What is required: Rewrite the data below, changing every occurrence of "common name" to "vernacular name" and leaving everything else as it is.

Entries from a dataset:
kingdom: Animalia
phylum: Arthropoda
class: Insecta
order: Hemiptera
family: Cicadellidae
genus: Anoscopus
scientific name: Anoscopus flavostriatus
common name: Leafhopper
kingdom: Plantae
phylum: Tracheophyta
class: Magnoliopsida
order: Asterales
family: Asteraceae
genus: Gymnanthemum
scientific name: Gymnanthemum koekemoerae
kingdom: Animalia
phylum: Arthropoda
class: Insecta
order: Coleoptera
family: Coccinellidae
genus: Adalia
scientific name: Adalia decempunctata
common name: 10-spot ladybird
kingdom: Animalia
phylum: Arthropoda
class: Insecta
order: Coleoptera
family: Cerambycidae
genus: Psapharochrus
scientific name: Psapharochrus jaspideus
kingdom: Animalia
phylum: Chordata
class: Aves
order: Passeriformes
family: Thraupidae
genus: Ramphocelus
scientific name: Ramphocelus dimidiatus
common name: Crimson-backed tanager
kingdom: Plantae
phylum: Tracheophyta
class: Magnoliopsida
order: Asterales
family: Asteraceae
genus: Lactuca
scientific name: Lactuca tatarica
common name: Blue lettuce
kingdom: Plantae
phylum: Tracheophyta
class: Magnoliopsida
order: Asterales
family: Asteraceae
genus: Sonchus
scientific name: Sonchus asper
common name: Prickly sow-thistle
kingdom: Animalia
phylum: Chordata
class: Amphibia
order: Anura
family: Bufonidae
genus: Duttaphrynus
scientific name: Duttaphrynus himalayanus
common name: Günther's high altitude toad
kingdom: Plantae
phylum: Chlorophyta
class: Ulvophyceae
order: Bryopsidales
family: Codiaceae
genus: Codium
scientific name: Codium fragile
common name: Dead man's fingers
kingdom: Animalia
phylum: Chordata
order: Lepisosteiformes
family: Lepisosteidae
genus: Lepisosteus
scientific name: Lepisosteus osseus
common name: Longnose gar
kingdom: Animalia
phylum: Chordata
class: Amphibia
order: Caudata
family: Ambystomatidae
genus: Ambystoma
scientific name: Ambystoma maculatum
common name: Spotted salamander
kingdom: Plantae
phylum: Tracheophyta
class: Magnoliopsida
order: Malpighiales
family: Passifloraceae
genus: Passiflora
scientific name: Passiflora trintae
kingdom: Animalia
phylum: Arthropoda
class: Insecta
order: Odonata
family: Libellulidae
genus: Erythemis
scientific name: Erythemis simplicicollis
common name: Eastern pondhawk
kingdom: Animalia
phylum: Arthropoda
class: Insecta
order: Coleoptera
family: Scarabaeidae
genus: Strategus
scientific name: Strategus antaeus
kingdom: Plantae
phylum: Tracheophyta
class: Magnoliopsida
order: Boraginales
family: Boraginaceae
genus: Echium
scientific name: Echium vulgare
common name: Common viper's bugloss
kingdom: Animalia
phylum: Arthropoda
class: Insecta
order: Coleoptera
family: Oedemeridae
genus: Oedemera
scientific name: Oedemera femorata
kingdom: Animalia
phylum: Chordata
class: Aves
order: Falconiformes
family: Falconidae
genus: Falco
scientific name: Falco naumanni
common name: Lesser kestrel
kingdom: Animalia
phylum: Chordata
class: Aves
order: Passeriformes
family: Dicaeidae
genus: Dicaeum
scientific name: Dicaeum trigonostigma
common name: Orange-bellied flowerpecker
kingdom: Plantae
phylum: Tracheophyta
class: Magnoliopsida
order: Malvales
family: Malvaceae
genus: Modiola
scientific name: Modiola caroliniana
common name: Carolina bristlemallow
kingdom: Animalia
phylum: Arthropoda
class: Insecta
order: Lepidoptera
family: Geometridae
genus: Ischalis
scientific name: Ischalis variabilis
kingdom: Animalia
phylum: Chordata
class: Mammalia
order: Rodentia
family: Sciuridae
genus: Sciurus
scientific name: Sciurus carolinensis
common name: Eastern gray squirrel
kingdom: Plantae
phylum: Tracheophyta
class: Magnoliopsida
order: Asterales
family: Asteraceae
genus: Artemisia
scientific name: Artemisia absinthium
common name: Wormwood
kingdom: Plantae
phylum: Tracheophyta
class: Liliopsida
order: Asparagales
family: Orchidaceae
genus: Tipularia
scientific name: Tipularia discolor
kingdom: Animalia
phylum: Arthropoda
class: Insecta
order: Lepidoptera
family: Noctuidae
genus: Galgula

The response:
kingdom: Animalia
phylum: Arthropoda
class: Insecta
order: Hemiptera
family: Cicadellidae
genus: Anoscopus
scientific name: Anoscopus flavostriatus
vernacular name: Leafhopper
kingdom: Plantae
phylum: Tracheophyta
class: Magnoliopsida
order: Asterales
family: Asteraceae
genus: Gymnanthemum
scientific name: Gymnanthemum koekemoerae
kingdom: Animalia
phylum: Arthropoda
class: Insecta
order: Coleoptera
family: Coccinellidae
genus: Adalia
scientific name: Adalia decempunctata
vernacular name: 10-spot ladybird
kingdom: Animalia
phylum: Arthropoda
class: Insecta
order: Coleoptera
family: Cerambycidae
genus: Psapharochrus
scientific name: Psapharochrus jaspideus
kingdom: Animalia
phylum: Chordata
class: Aves
order: Passeriformes
family: Thraupidae
genus: Ramphocelus
scientific name: Ramphocelus dimidiatus
vernacular name: Crimson-backed tanager
kingdom: Plantae
phylum: Tracheophyta
class: Magnoliopsida
order: Asterales
family: Asteraceae
genus: Lactuca
scientific name: Lactuca tatarica
vernacular name: Blue lettuce
kingdom: Plantae
phylum: Tracheophyta
class: Magnoliopsida
order: Asterales
family: Asteraceae
genus: Sonchus
scientific name: Sonchus asper
vernacular name: Prickly sow-thistle
kingdom: Animalia
phylum: Chordata
class: Amphibia
order: Anura
family: Bufonidae
genus: Duttaphrynus
scientific name: Duttaphrynus himalayanus
vernacular name: Günther's high altitude toad
kingdom: Plantae
phylum: Chlorophyta
class: Ulvophyceae
order: Bryopsidales
family: Codiaceae
genus: Codium
scientific name: Codium fragile
vernacular name: Dead man's fingers
kingdom: Animalia
phylum: Chordata
order: Lepisosteiformes
family: Lepisosteidae
genus: Lepisosteus
scientific name: Lepisosteus osseus
vernacular name: Longnose gar
kingdom: Animalia
phylum: Chordata
class: Amphibia
order: Caudata
family: Ambystomatidae
genus: Ambystoma
scientific name: Ambystoma maculatum
vernacular name: Spotted salamander
kingdom: Plantae
phylum: Tracheophyta
class: Magnoliopsida
order: Malpighiales
family: Passifloraceae
genus: Passiflora
scientific name: Passiflora trintae
kingdom: Animalia
phylum: Arthropoda
class: Insecta
order: Odonata
family: Libellulidae
genus: Erythemis
scientific name: Erythemis simplicicollis
vernacular name: Eastern pondhawk
kingdom: Animalia
phylum: Arthropoda
class: Insecta
order: Coleoptera
family: Scarabaeidae
genus: Strategus
scientific name: Strategus antaeus
kingdom: Plantae
phylum: Tracheophyta
class: Magnoliopsida
order: Boraginales
family: Boraginaceae
genus: Echium
scientific name: Echium vulgare
vernacular name: Common viper's bugloss
kingdom: Animalia
phylum: Arthropoda
class: Insecta
order: Coleoptera
family: Oedemeridae
genus: Oedemera
scientific name: Oedemera femorata
kingdom: Animalia
phylum: Chordata
class: Aves
order: Falconiformes
family: Falconidae
genus: Falco
scientific name: Falco naumanni
vernacular name: Lesser kestrel
kingdom: Animalia
phylum: Chordata
class: Aves
order: Passeriformes
family: Dicaeidae
genus: Dicaeum
scientific name: Dicaeum trigonostigma
vernacular name: Orange-bellied flowerpecker
kingdom: Plantae
phylum: Tracheophyta
class: Magnoliopsida
order: Malvales
family: Malvaceae
genus: Modiola
scientific name: Modiola caroliniana
vernacular name: Carolina bristlemallow
kingdom: Animalia
phylum: Arthropoda
class: Insecta
order: Lepidoptera
family: Geometridae
genus: Ischalis
scientific name: Ischalis variabilis
kingdom: Animalia
phylum: Chordata
class: Mammalia
order: Rodentia
family: Sciuridae
genus: Sciurus
scientific name: Sciurus carolinensis
vernacular name: Eastern gray squirrel
kingdom: Plantae
phylum: Tracheophyta
class: Magnoliopsida
order: Asterales
family: Asteraceae
genus: Artemisia
scientific name: Artemisia absinthium
vernacular name: Wormwood
kingdom: Plantae
phylum: Tracheophyta
class: Liliopsida
order: Asparagales
family: Orchidaceae
genus: Tipularia
scientific name: Tipularia discolor
kingdom: Animalia
phylum: Arthropoda
class: Insecta
order: Lepidoptera
family: Noctuidae
genus: Galgula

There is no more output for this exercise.